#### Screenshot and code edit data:
- - - - - - -

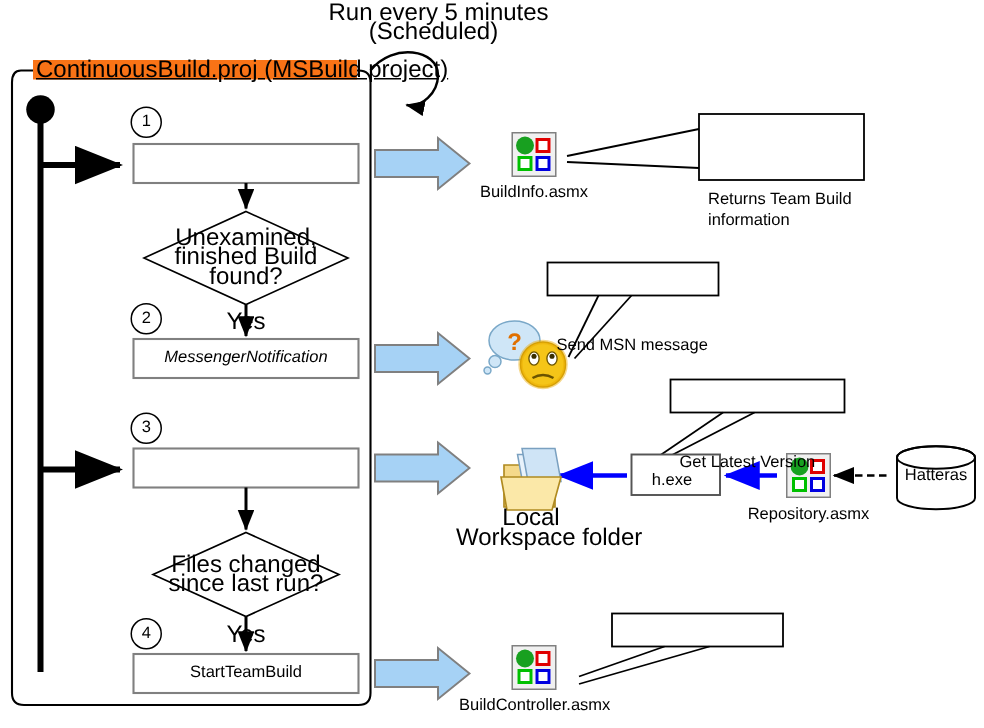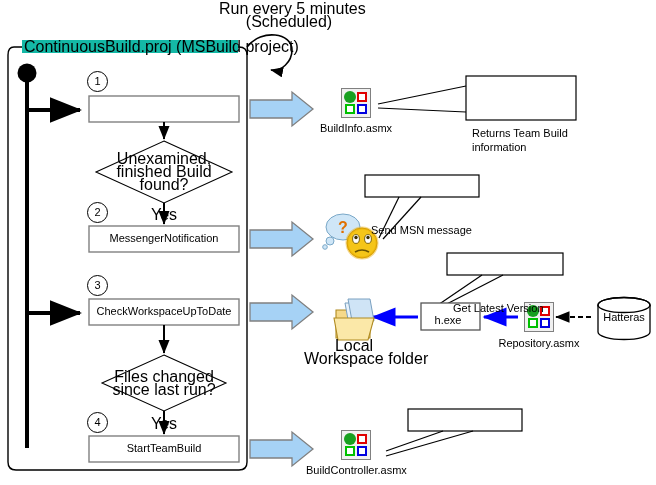"ContinuousBuild.proj (MSBuild project)" div.lbl { background: #14b8a6 -> #f97316; text-decoration: none -> underline }
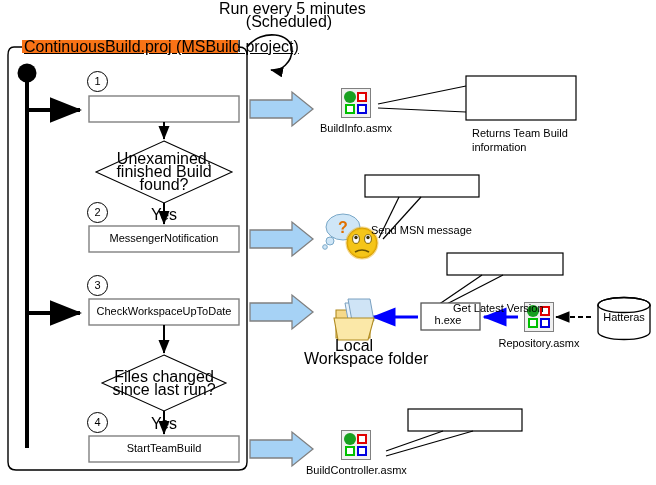"MessengerNotification" div.boxtext { font-style: none -> italic }
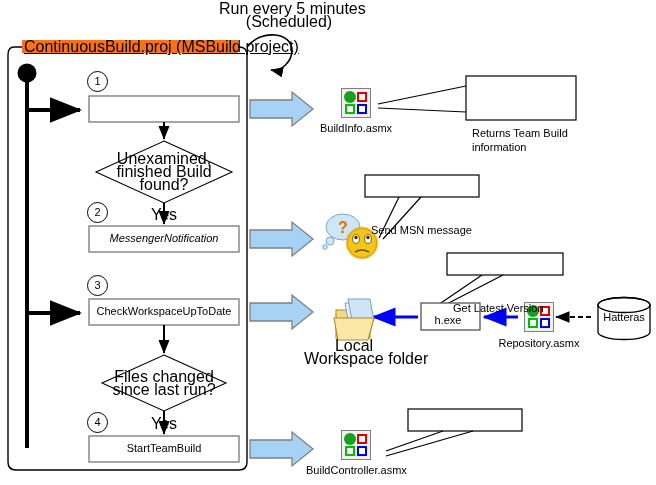"CheckWorkspaceUpToDate" div.boxtext { html: <div>CheckWorkspaceUpToDate</div> -> none }
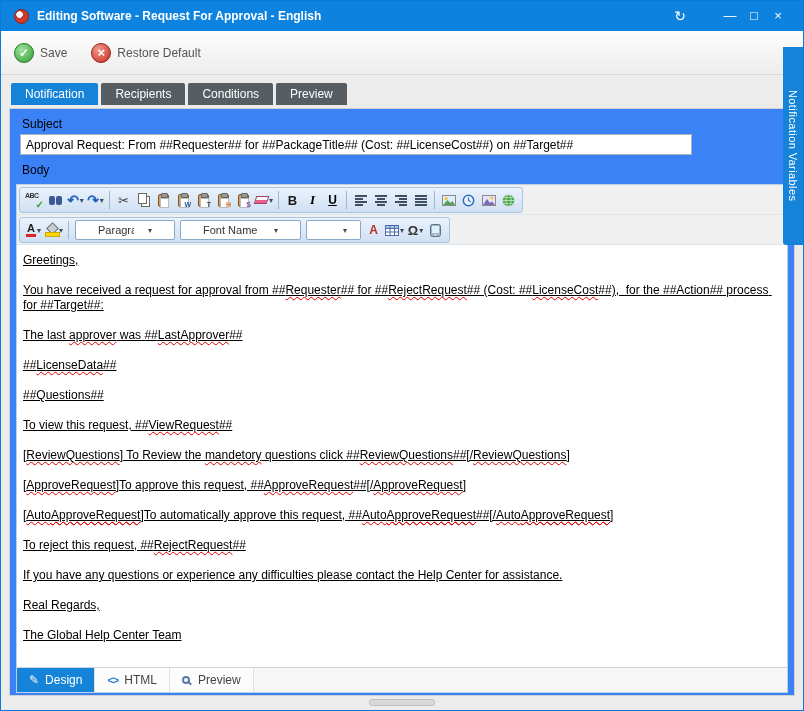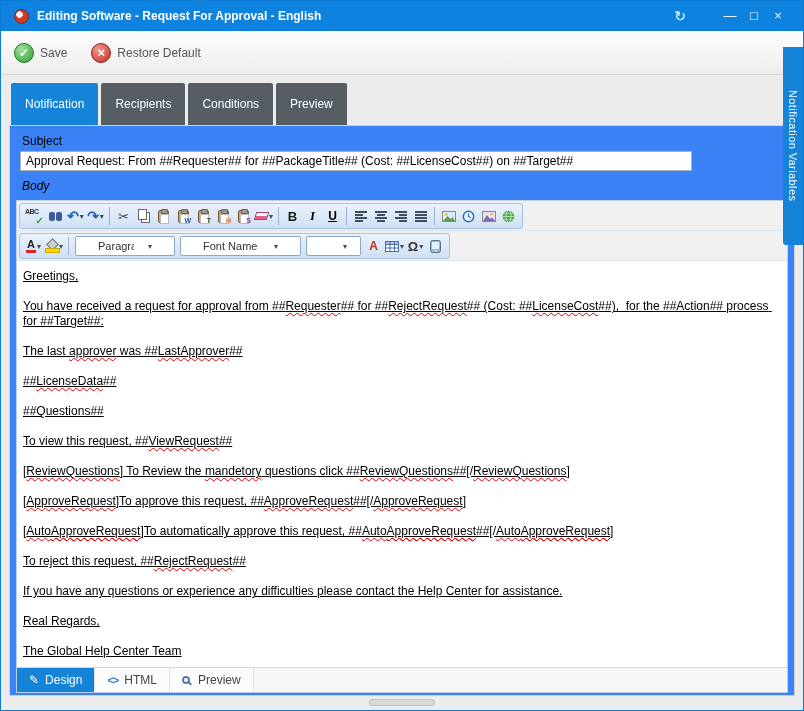"Notification" .tab { height: 42px -> 22px }
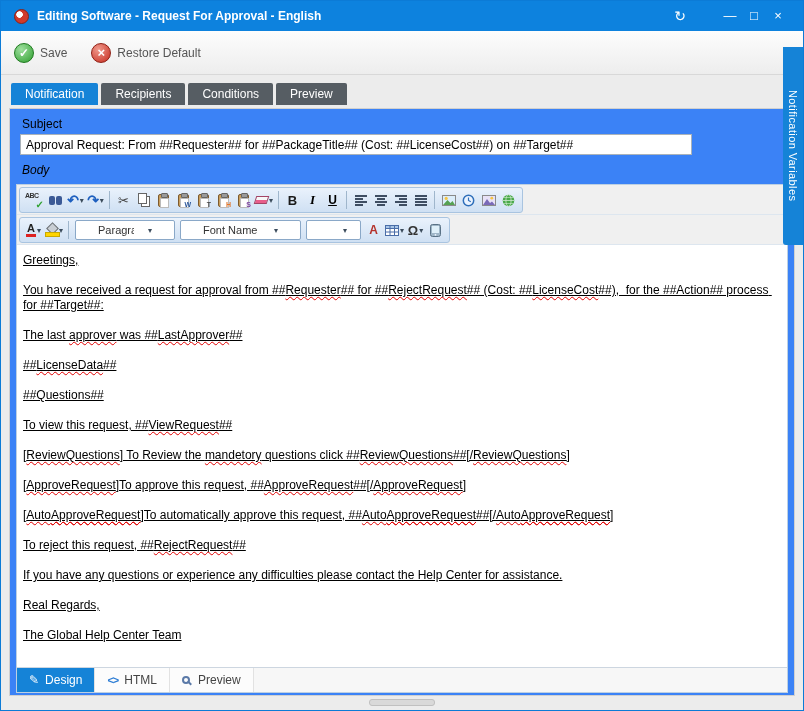"Body" div.field-label { font-style: italic -> none }
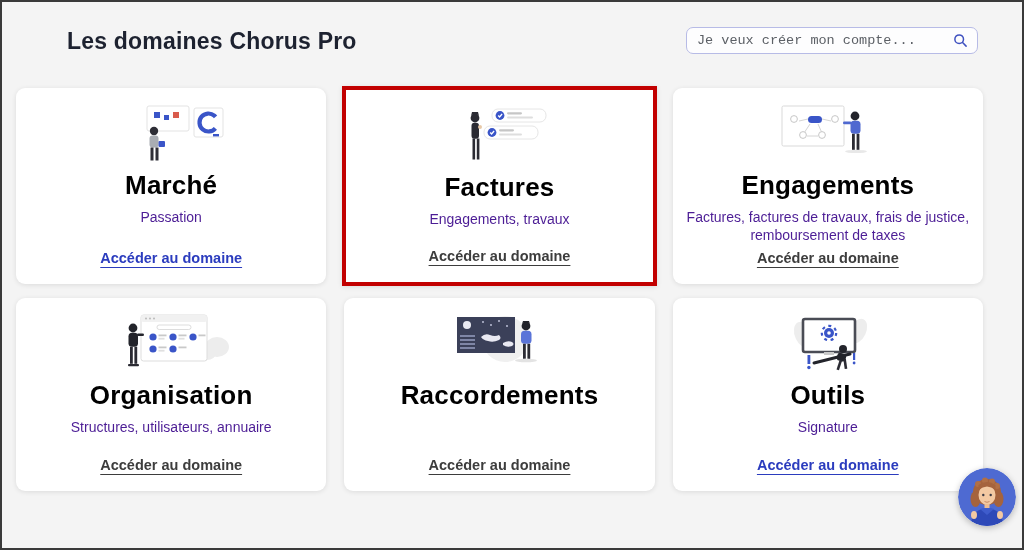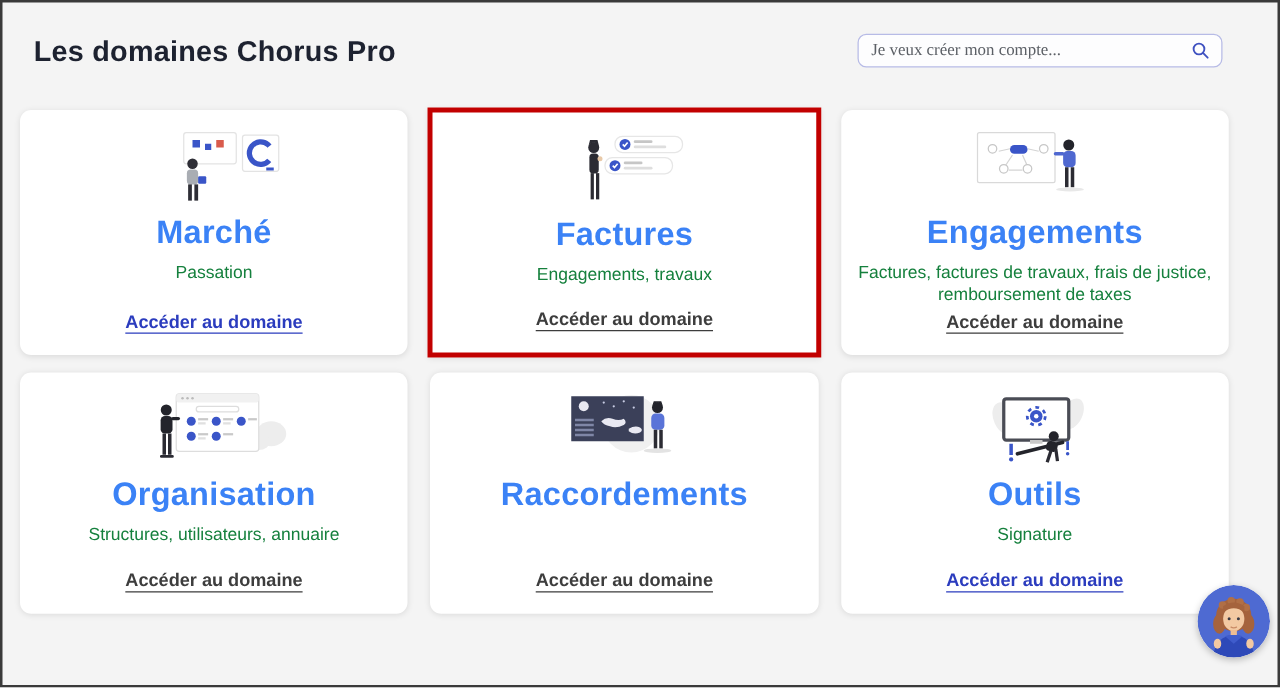"Les domaines Chorus Pro" .header { margin-left: none -> 40px }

- - - - - - -

Give back each line above exactly, with pictures dropped.

"ContinuousBuild.proj (MSBuild project)" div.lbl { background: #14b8a6 -> #f97316; text-decoration: none -> underline }
"MessengerNotification" div.boxtext { font-style: none -> italic }
"CheckWorkspaceUpToDate" div.boxtext { html: <div>CheckWorkspaceUpToDate</div> -> none }
"Notification" .tab { height: 42px -> 22px }
"Body" div.field-label { font-style: italic -> none }
"Les domaines Chorus Pro" .header { margin-left: none -> 40px }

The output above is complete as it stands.